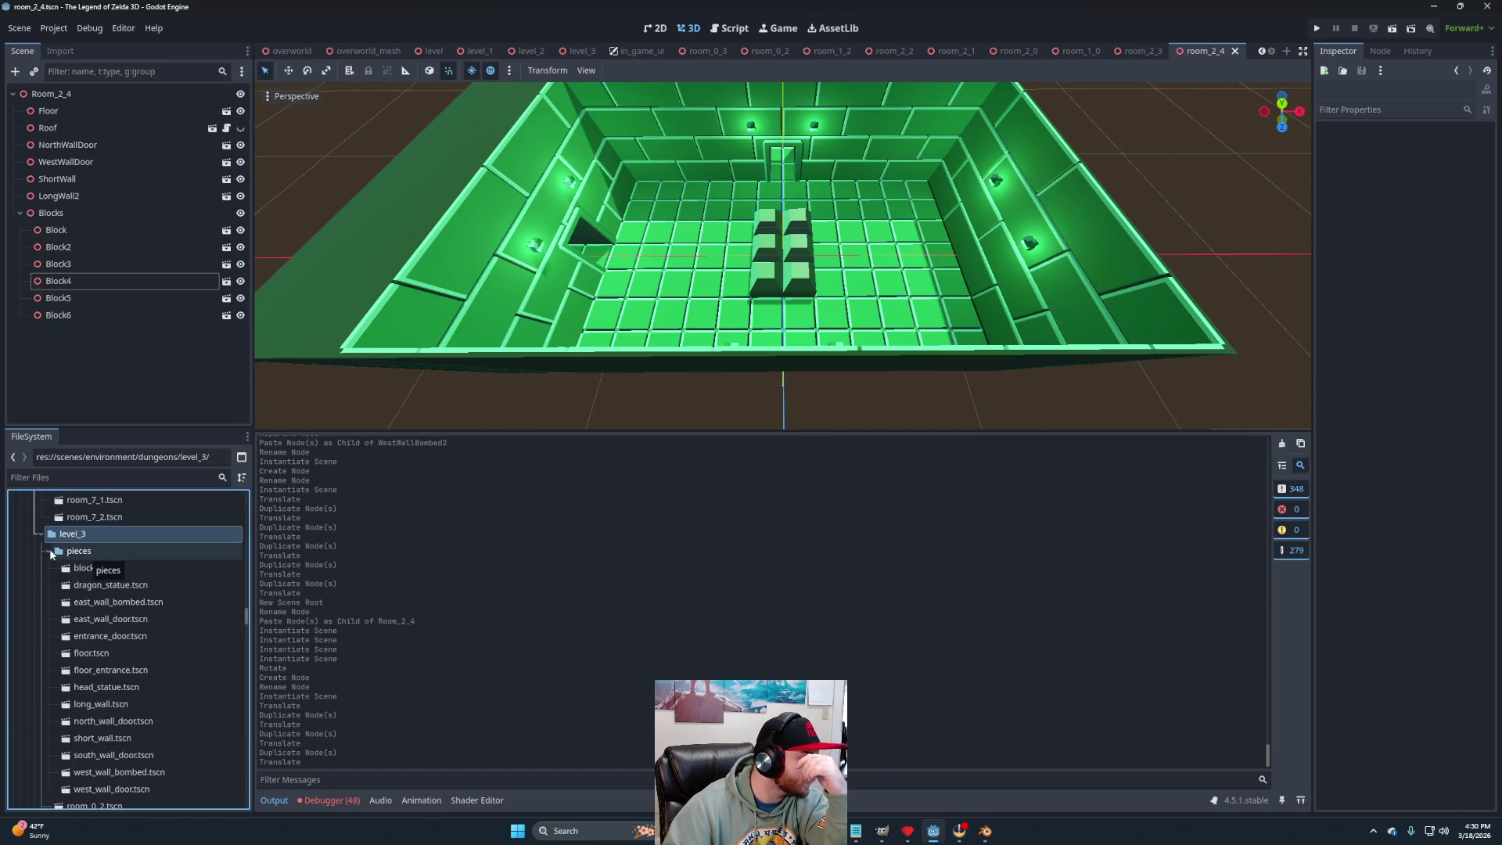
left_click(48, 550)
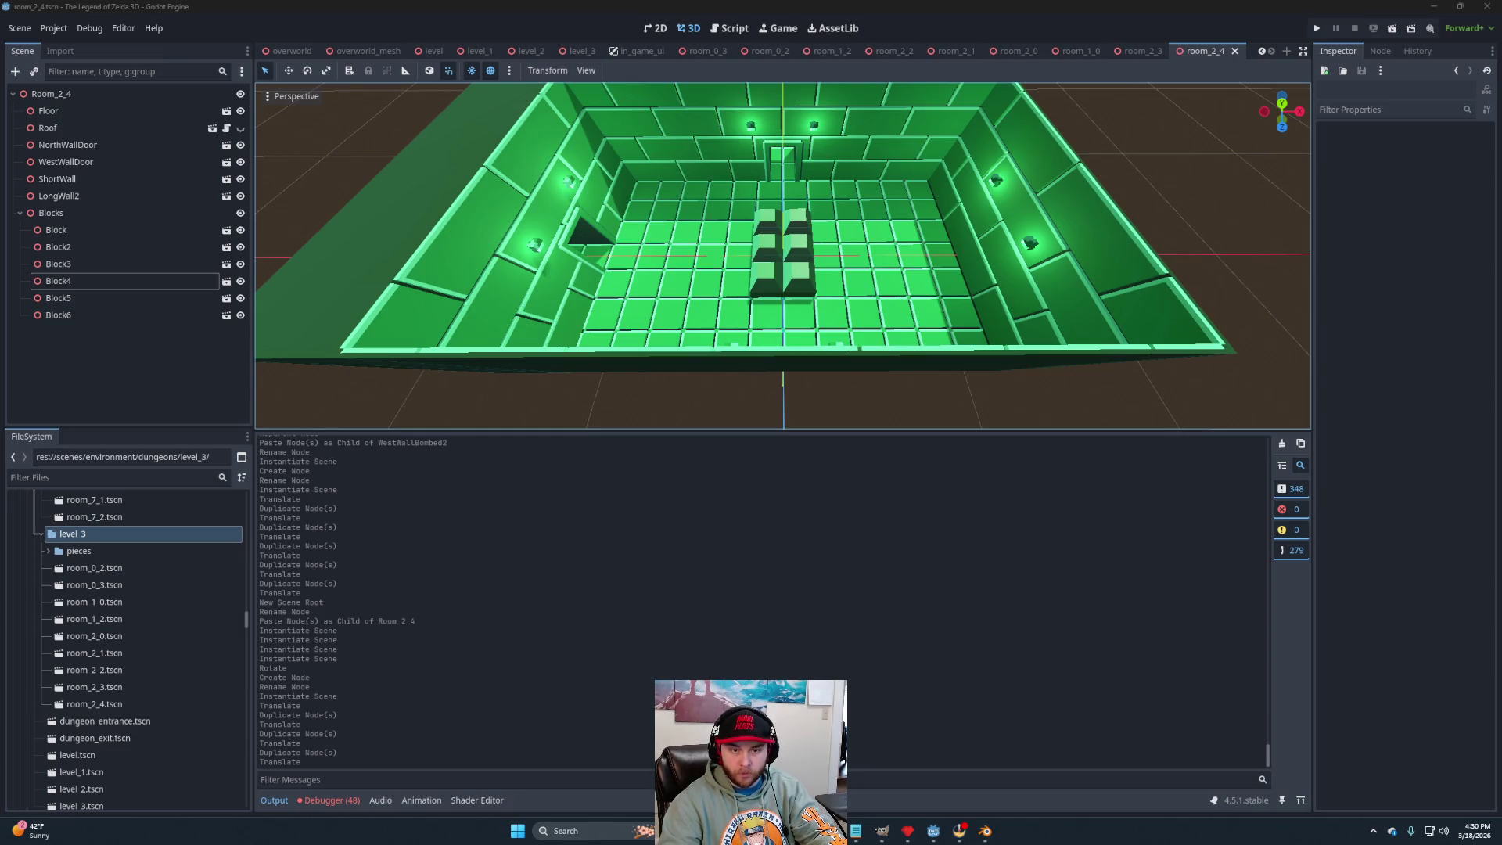
scroll(927, 219, "down", 3)
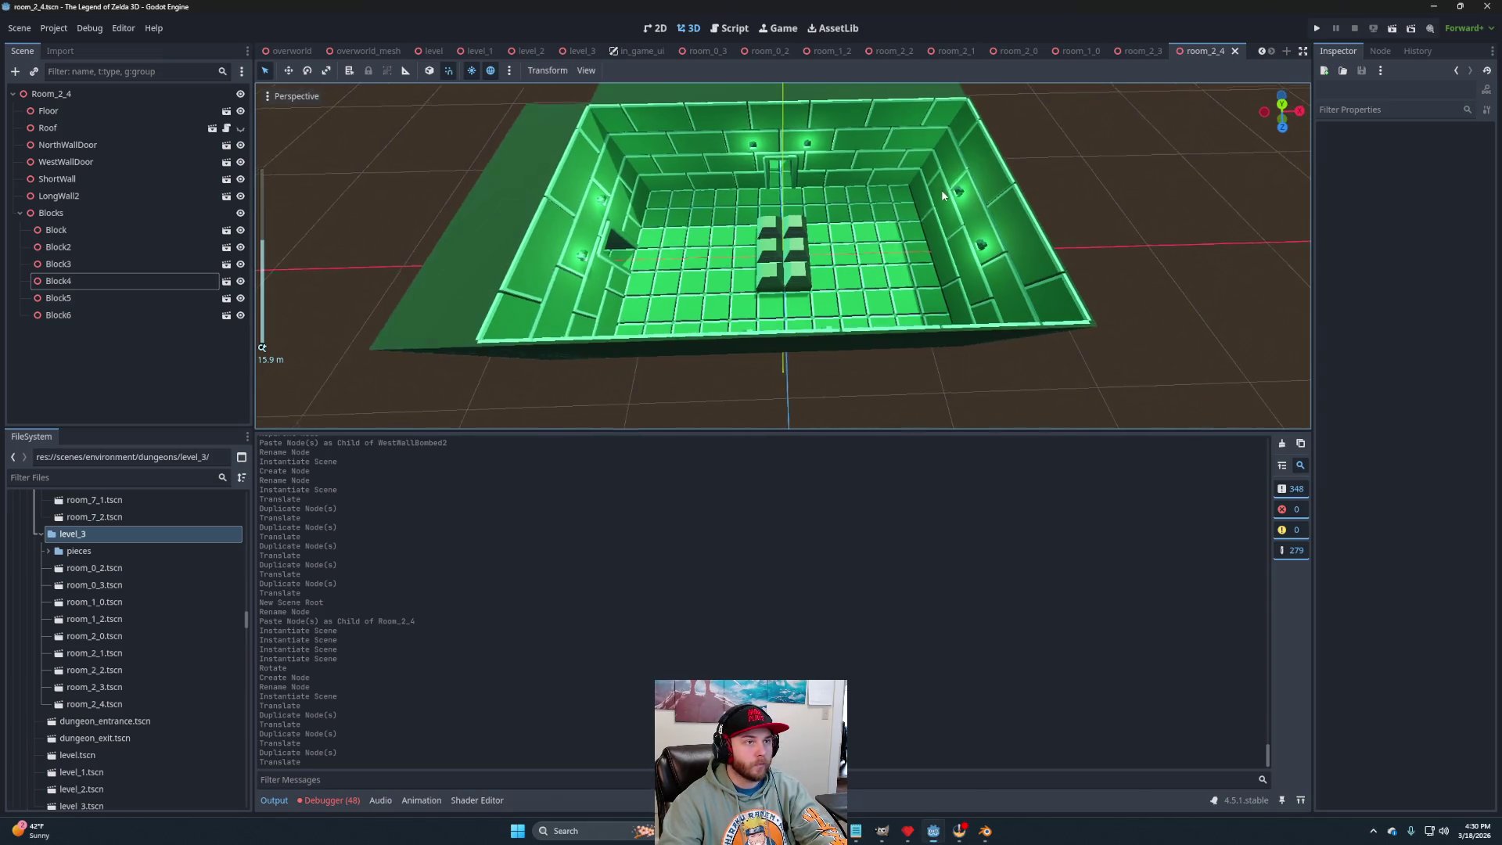
left_click(1286, 51)
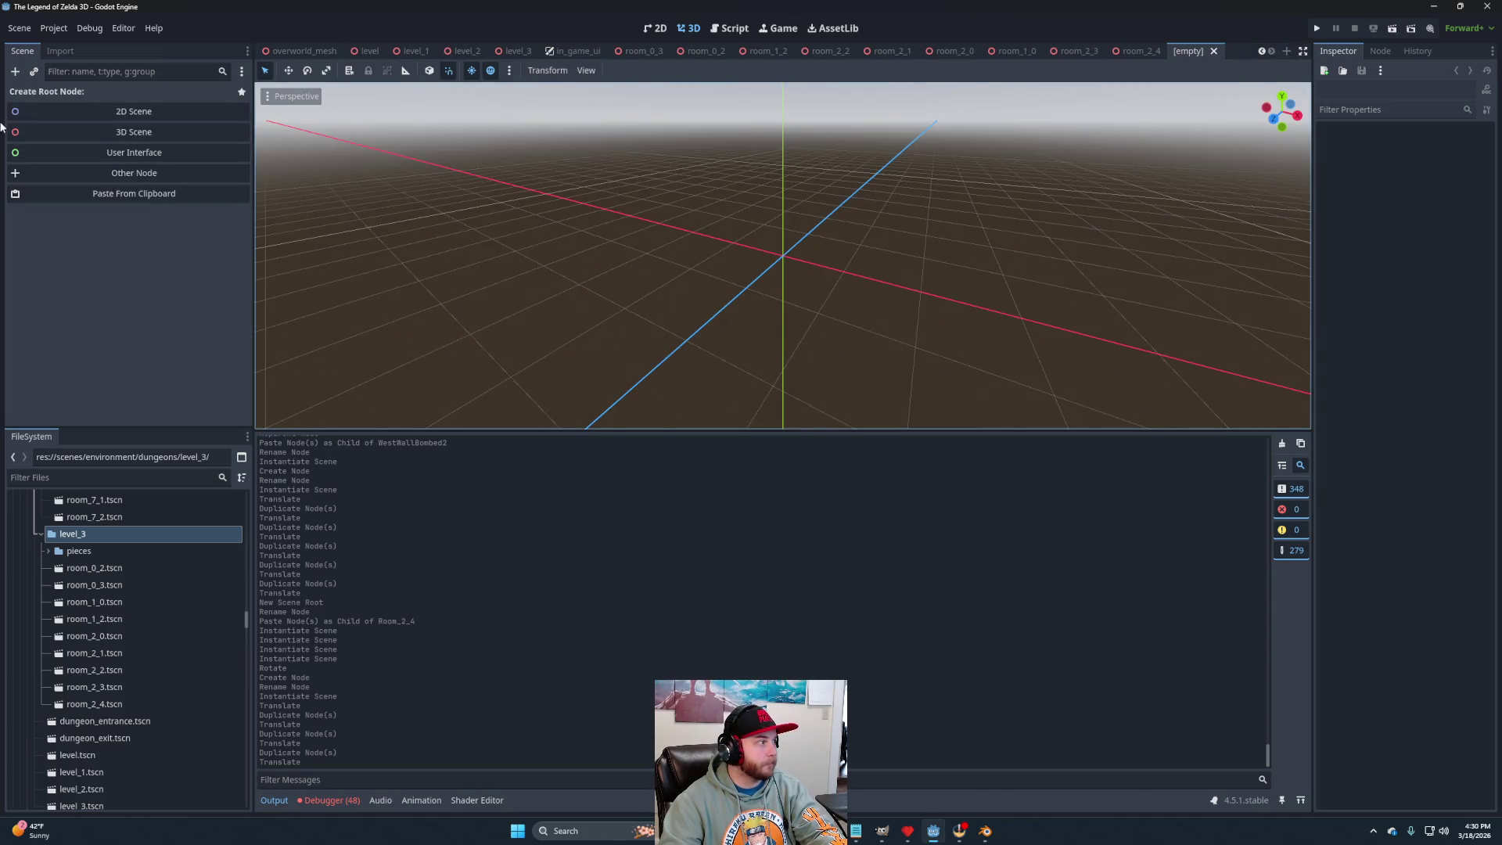
Give the new scene a 3D root named Room_3_0.
left_click(77, 129)
double_click(67, 96)
type("Room_3_")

++++++++++

**ABOUT THIS EXERCISE:** Restate the whole listing exactly as written, minus the pictures.

**ANSWER SPACE:**
left_click(48, 550)
scroll(927, 219, "down", 3)
left_click(1286, 51)
Give the new scene a 3D root named Room_3_0.
left_click(77, 129)
double_click(67, 96)
type("Room_3_")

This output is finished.